We can infer a lot from Yano’s promotion of Camara:
• Whatever style and ranking system George was using in 1951; it was respected and accepted by Yano. He acknowledged Camara’s Brown Belt and promoted him to Black Belt in around seven months. If there were vast differences in what they taught or how they ranked students, Camara would have likely not gotten promoted so quickly.
• George was also clear that he taught Jiu-Jitsu, George Gracie Jiu-Jitsu, to be exact. He never claimed to be a Judo instructor or hold a rank in Judo. If Yano considered George’s students fungible to his academy at the rank awarded by George, it implies Yano considered himself teaching Brazilian Jiu-Jitsu as well. If Yano considered himself a Judo instructor, Camara would have likely required more time to improve his standup abilities before receiving a Black Belt.
• The fact that Camara continued to teach “Jiu-Jitsu” after the promotion and went on to teach a fighter who would later be awarded a Red Belt in BJJ strongly supports what Camara learned, was graded in and would go on to teach was Brazilian Jiu-Jitsu.
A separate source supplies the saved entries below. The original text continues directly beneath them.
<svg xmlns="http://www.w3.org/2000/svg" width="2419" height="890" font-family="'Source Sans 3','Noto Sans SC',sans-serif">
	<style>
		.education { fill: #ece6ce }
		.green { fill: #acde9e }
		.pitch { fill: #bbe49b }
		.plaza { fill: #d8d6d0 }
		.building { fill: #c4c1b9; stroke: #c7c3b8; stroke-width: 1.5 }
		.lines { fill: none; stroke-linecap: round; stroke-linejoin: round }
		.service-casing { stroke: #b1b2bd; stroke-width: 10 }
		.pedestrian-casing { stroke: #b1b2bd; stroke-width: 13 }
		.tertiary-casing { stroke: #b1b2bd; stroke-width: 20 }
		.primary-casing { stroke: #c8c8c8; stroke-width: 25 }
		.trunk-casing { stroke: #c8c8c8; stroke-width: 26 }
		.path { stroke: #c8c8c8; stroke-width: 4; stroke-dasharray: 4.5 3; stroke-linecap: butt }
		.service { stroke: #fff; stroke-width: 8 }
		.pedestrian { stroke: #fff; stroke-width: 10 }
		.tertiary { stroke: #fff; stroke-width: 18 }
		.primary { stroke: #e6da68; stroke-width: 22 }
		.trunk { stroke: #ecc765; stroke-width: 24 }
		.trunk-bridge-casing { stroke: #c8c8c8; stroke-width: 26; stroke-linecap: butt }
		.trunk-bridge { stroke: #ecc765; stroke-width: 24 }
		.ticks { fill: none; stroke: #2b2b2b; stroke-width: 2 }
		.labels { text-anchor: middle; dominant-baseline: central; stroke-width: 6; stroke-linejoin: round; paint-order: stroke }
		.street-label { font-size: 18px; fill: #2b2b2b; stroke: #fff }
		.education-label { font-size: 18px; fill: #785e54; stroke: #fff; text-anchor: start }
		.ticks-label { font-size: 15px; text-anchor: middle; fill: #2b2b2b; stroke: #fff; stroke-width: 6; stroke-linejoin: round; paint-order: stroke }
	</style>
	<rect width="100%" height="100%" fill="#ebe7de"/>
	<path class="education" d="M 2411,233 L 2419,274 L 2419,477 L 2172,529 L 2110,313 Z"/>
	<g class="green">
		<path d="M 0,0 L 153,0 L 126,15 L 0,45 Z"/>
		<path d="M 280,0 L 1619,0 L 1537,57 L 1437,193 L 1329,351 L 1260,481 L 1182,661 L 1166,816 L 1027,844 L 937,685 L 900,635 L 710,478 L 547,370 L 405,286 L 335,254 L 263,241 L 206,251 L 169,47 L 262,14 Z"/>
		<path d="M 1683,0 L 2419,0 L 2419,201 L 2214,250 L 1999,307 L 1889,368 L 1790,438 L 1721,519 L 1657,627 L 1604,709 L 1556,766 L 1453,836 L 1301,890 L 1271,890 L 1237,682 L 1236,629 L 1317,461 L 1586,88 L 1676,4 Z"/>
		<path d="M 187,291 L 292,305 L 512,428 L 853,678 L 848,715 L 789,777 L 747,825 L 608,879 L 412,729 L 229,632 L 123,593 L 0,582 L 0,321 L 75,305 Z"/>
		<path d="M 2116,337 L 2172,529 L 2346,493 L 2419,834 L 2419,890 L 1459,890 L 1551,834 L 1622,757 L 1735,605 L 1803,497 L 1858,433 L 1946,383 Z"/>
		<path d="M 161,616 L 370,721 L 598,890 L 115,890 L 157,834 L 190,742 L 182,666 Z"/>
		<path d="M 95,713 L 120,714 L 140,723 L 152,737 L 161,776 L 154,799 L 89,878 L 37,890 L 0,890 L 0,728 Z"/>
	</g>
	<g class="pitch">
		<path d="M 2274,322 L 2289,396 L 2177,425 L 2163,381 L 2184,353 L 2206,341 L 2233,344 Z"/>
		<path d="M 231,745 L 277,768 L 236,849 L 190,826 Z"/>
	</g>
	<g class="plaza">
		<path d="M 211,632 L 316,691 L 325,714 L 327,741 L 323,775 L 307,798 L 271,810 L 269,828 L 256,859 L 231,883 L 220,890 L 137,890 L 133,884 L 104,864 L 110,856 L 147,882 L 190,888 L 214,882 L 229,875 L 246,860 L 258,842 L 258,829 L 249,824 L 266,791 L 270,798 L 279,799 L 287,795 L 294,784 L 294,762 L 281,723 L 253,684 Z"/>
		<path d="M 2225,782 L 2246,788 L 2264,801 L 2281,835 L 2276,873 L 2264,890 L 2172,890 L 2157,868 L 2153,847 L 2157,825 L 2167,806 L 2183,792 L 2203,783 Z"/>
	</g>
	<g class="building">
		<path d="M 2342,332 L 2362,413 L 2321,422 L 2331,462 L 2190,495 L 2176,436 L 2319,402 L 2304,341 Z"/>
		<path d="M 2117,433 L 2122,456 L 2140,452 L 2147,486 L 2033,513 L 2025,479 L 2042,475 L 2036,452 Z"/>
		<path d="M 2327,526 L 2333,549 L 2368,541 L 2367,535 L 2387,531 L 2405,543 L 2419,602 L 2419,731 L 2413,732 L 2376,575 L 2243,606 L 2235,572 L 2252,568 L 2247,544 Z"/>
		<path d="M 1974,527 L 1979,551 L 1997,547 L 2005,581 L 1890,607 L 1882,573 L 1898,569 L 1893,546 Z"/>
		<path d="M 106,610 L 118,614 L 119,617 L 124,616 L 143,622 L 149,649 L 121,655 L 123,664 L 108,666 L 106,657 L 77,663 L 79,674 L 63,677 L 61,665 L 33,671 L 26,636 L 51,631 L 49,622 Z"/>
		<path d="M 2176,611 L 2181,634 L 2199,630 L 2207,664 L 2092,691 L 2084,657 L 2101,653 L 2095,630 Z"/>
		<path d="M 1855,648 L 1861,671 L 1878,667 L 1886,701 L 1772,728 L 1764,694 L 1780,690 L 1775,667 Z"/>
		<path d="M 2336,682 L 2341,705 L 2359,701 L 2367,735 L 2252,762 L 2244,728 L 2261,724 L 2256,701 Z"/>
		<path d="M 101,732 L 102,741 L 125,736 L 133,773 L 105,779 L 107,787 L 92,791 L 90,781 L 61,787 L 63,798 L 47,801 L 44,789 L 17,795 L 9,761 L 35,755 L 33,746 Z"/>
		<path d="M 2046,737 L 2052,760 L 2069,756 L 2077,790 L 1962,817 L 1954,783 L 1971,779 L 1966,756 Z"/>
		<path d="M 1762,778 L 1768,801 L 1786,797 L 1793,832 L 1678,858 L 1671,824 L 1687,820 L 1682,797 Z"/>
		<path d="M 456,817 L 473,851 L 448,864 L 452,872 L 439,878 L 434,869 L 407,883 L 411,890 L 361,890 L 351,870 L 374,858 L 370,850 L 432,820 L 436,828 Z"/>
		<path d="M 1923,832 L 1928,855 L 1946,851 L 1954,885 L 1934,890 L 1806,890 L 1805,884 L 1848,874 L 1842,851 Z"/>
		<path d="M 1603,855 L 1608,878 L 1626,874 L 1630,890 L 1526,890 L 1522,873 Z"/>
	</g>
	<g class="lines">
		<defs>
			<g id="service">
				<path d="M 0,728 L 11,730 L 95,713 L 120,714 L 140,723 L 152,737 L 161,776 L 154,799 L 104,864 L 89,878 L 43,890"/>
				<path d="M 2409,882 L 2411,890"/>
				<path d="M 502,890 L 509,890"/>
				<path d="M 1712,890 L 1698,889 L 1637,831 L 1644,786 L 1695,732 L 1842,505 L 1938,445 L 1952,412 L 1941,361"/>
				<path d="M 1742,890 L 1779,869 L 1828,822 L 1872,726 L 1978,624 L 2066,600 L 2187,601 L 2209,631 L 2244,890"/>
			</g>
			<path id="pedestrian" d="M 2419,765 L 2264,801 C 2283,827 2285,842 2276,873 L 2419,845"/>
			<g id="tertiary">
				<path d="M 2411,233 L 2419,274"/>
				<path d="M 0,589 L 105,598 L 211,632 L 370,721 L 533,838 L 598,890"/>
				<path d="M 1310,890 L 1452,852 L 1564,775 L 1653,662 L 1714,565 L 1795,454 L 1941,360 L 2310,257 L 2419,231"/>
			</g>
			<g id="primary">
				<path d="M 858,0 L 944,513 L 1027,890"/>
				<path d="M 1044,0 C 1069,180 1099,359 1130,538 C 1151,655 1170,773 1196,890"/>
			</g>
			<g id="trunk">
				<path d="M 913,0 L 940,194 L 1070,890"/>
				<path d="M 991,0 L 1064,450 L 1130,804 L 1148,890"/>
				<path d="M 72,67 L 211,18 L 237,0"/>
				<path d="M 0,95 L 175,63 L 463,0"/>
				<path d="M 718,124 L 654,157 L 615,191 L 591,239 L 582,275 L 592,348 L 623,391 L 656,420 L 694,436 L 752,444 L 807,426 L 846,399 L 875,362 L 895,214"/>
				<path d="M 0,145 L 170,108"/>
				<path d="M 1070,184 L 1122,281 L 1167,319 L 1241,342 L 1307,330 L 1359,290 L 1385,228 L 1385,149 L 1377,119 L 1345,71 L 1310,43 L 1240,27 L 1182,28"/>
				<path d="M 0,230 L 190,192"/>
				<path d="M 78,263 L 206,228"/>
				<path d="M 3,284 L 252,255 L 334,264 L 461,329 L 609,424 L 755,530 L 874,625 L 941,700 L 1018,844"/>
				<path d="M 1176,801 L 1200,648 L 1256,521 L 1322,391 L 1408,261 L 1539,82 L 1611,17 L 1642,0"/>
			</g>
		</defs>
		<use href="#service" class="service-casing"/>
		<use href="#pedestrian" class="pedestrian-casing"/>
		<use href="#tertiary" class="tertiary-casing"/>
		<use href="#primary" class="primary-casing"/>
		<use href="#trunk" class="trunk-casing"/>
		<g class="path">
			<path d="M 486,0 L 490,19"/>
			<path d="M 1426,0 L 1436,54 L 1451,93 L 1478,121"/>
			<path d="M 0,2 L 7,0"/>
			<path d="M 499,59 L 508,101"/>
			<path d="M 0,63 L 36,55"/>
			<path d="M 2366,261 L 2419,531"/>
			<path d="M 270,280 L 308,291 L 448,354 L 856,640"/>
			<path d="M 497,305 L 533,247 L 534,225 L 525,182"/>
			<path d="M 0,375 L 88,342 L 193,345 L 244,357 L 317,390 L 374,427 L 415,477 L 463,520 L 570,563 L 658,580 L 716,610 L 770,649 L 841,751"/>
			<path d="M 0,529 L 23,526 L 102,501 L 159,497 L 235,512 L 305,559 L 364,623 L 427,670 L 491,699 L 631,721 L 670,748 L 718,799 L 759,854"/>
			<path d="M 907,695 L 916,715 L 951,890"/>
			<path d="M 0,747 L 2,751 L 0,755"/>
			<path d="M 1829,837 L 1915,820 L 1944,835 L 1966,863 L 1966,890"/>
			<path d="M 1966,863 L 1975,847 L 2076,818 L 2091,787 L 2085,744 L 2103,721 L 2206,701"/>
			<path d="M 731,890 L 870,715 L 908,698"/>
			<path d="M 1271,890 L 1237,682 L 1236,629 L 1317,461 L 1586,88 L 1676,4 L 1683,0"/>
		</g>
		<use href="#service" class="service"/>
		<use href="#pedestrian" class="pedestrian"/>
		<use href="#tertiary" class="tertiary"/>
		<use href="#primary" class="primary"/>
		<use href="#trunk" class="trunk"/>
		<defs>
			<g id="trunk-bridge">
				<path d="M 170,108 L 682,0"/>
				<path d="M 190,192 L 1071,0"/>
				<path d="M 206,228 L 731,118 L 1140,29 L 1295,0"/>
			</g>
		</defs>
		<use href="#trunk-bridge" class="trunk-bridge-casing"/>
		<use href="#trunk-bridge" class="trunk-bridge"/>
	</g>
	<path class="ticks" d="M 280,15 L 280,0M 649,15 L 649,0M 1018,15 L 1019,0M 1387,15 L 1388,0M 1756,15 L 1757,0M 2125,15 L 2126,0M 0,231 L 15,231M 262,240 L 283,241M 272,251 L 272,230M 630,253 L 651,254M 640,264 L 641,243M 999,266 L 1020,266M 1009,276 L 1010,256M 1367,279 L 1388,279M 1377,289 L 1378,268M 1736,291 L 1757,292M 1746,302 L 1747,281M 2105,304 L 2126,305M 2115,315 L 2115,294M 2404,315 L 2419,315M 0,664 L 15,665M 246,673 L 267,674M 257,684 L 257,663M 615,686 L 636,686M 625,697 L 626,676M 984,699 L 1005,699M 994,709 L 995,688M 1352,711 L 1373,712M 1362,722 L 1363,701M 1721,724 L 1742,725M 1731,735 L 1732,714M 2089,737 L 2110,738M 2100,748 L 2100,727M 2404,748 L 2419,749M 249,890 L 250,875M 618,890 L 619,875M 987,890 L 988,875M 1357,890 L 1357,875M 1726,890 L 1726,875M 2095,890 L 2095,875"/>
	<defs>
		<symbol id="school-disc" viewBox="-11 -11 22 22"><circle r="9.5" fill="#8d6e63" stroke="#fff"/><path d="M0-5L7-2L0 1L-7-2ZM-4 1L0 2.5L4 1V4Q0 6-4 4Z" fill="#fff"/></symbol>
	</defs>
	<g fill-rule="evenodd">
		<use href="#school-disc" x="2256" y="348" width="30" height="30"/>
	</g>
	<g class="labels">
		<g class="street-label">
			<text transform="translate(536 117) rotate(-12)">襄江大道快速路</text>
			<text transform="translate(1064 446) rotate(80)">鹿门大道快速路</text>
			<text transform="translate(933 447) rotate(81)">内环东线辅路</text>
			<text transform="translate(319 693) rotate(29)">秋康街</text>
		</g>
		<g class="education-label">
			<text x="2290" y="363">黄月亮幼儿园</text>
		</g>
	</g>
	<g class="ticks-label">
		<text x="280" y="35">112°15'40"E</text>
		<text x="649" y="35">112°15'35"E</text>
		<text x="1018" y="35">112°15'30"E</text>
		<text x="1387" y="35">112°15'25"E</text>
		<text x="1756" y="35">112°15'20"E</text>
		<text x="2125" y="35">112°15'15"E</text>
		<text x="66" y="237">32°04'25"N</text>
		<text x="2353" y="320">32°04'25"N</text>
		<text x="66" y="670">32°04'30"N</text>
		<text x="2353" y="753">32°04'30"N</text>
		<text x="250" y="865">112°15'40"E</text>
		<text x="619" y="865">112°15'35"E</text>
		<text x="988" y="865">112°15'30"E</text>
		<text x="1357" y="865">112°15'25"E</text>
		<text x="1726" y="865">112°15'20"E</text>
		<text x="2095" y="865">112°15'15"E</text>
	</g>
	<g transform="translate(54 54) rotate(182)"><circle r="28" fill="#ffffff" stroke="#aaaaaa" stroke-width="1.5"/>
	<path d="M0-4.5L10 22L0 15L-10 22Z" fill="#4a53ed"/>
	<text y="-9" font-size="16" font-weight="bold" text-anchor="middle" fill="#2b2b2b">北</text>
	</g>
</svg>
It is a pretty powerful case. Was he really the first? I have no idea. 1953 is not early in the history of Brazilian Jiu-Jitsu. Omori arrived in Brazil in 1925 and taught until his passing in 1940. Yano arrived in 1935 and would have been teaching for 18 years before he promoted Camara to Black Belt. That is a long period of time without other promotions. Did the two Japanese legends promote other Brazilians to Black Belt? Were those considered Jiu-Jitsu Black Belts? Maybe.
What I do know, is I will consider Diniz Camara, Brazilian Jiu-Jitsu Black Belt #1 for now. I am sure people will come forward with evidence for others to take the #1 spot. I welcome the debate as it will continue to expand upon our knowledge of the history of Brazilian Jiu-Jitsu.